**HOW TO COMPLETE THIS TASK**
Exactly the lines from the one containing "iy,hk—imaginary component of" to the final line below should be output, and no others.
╭─ DATA FOR THIS TASK
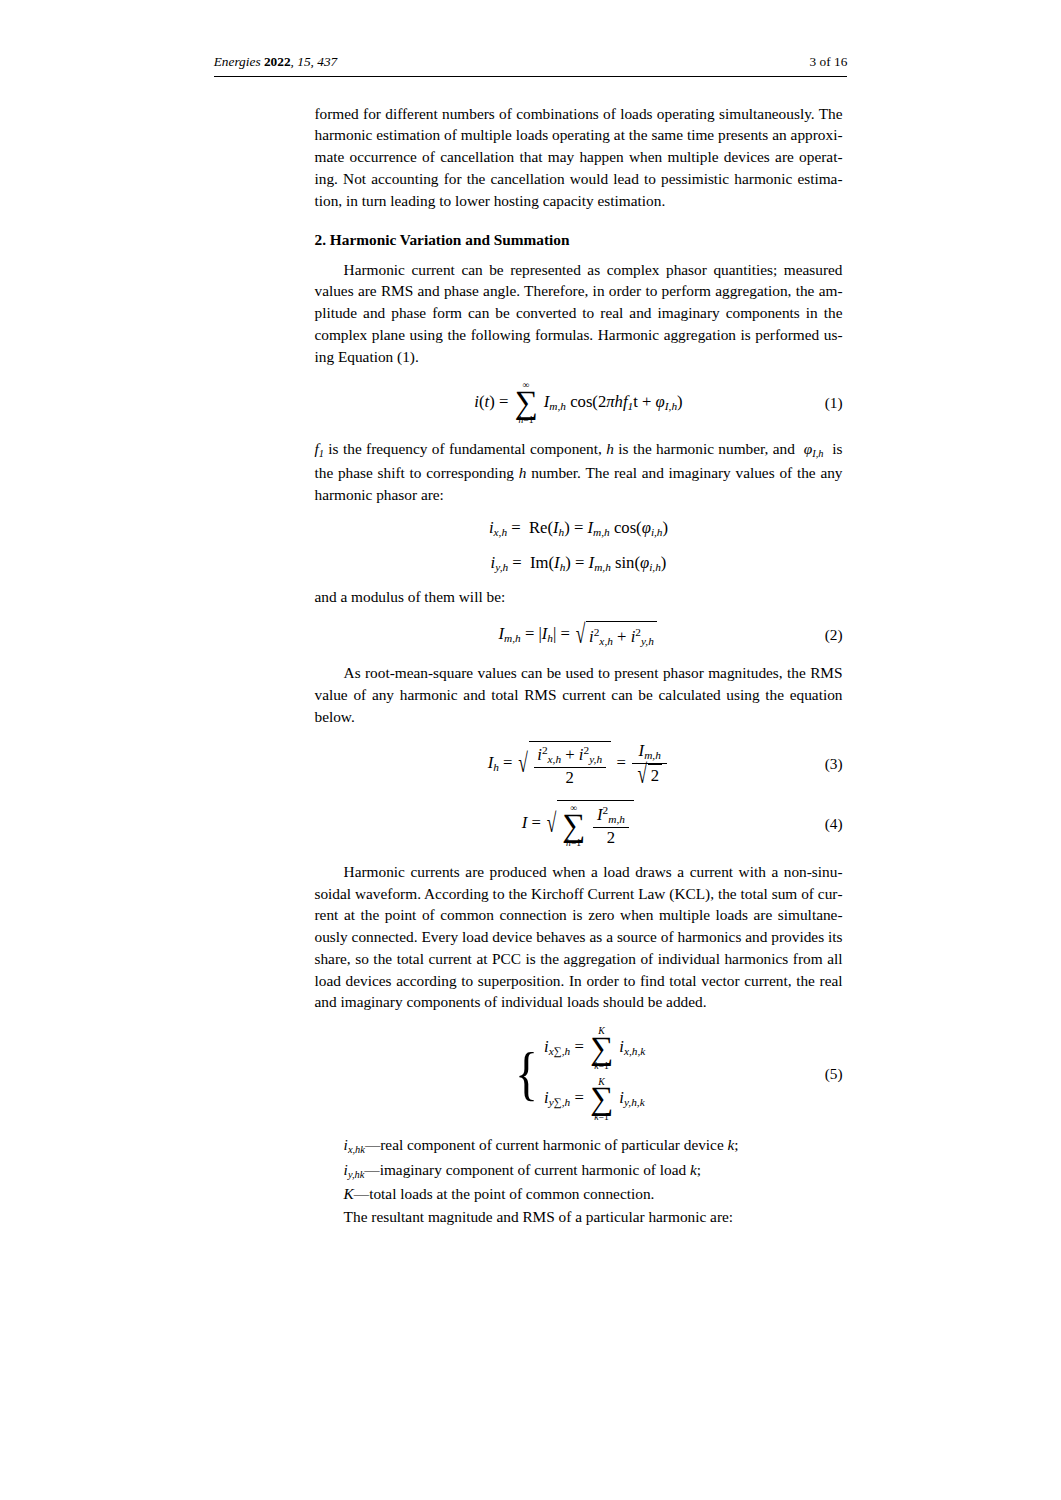Energies 2022, 15, 437 3 of 16
formed for different numbers of combinations of loads operating simultaneously. The harmonic estimation of multiple loads operating at the same time presents an approximate occurrence of cancellation that may happen when multiple devices are operating. Not accounting for the cancellation would lead to pessimistic harmonic estimation, in turn leading to lower hosting capacity estimation.
2. Harmonic Variation and Summation
Harmonic current can be represented as complex phasor quantities; measured values are RMS and phase angle. Therefore, in order to perform aggregation, the amplitude and phase form can be converted to real and imaginary components in the complex plane using the following formulas. Harmonic aggregation is performed using Equation (1).
i(t) = ∞∑h=1 Im,h cos(2πhf 1t + φI,h)
(1)
f 1 is the frequency of fundamental component, h is the harmonic number, and φI,h is the phase shift to corresponding h number. The real and imaginary values of the any harmonic phasor are:
ix,h = Re(Ih) = Im,h cos(φi,h)
iy,h = Im(Ih) = Im,h sin(φi,h)
and a modulus of them will be:
Im,h = |Ih| = i 2 x,h + i 2 y,h
(2)
As root-mean-square values can be used to present phasor magnitudes, the RMS value of any harmonic and total RMS current can be calculated using the equation below.
Ih = i 2 x,h + i 2 y,h 2 = Im,h 2
(3)
I = ∞∑h=1 I 2 m,h 2
(4)
Harmonic currents are produced when a load draws a current with a non-sinusoidal waveform. According to the Kirchoff Current Law (KCL), the total sum of current at the point of common connection is zero when multiple loads are simultaneously connected. Every load device behaves as a source of harmonics and provides its share, so the total current at PCC is the aggregation of individual harmonics from all load devices according to superposition. In order to find total vector current, the real and imaginary components of individual loads should be added.
{ ix∑,h = K∑k=1 ix,h,k iy∑,h = K∑k=1 iy,h,k
(5)
ix,hk—real component of current harmonic of particular device k;
iy,hk—imaginary component of current harmonic of load k;
K—total loads at the point of common connection.
The resultant magnitude and RMS of a particular harmonic are:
╰─
**YOUR SOLUTION**
iy,hk—imaginary component of current harmonic of load k;
K—total loads at the point of common connection.
The resultant magnitude and RMS of a particular harmonic are:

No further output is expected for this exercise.